Uncle Loh leaned forward and said, "Remember what we said earlier about faith as trusting reasonable evidence? A mystical experience alone is not reasonable evidence. It must be judged by reason."

Arthur’s eyes widened. "What do you mean?"

"Capra may indeed be sincere. I don’t doubt that at all. But his experience is inconsistent with logic. He says that ultimate reality goes beyond rational thought. How does he know? He must have had rational thoughts about ultimate reality in order to make this claim. If he had rational thoughts about ultimate reality it is not true that ultimate reality cannot be grasped by rational thought. In other words you don’t have to have a mystical grasp of reality to know God. There are ordinary, common-sense, rational ways of knowing God.

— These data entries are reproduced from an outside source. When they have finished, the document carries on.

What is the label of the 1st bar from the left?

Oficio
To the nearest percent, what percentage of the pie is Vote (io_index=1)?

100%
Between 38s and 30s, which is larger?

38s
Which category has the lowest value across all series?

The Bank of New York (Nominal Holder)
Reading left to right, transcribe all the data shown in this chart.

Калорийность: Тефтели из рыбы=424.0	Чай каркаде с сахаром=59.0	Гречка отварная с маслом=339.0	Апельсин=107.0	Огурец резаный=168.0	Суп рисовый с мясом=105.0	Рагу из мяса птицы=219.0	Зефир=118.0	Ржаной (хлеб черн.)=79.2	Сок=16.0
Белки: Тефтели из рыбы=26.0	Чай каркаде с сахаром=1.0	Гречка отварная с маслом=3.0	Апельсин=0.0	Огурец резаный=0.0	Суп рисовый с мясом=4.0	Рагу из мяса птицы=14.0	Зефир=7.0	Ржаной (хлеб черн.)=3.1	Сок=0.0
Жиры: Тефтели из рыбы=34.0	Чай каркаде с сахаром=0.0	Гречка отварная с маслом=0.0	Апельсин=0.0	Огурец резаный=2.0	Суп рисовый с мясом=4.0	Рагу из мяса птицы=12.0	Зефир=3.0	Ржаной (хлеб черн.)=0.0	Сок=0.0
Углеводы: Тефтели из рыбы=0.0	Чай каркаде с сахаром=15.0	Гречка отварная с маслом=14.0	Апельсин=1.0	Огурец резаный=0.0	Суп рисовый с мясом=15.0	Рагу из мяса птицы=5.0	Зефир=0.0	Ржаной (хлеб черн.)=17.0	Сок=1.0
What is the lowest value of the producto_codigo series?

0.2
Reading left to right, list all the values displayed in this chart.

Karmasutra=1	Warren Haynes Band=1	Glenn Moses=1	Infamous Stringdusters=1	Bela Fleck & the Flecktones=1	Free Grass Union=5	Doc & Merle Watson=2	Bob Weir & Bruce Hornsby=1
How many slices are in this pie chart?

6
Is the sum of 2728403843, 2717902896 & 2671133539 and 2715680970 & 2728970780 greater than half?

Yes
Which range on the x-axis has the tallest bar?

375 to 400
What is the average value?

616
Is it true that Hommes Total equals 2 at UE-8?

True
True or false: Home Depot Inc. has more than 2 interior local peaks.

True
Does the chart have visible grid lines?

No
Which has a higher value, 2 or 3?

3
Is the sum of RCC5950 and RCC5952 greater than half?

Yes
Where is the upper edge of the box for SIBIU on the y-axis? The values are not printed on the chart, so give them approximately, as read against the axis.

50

In any case how does Capra know that his physicist concept of ultimate reality is the same as that of the mystic?"

Arthur was silent. Uncle Loh looked at his watch and said, "Time to get back to work. Thanks for the lunch, Arthur."

Arthur saw Uncle Loh to the lift.

"Remember, Arthur, when you have reasonable evidence you must, to borrow a phrase, close the deal."

Arthur smiled, "I will, Mr Loh. I will."


  1. The Tao of Physics, Fritzof Capra, Bantam Books 1993, 2nd edition. Revised and updated.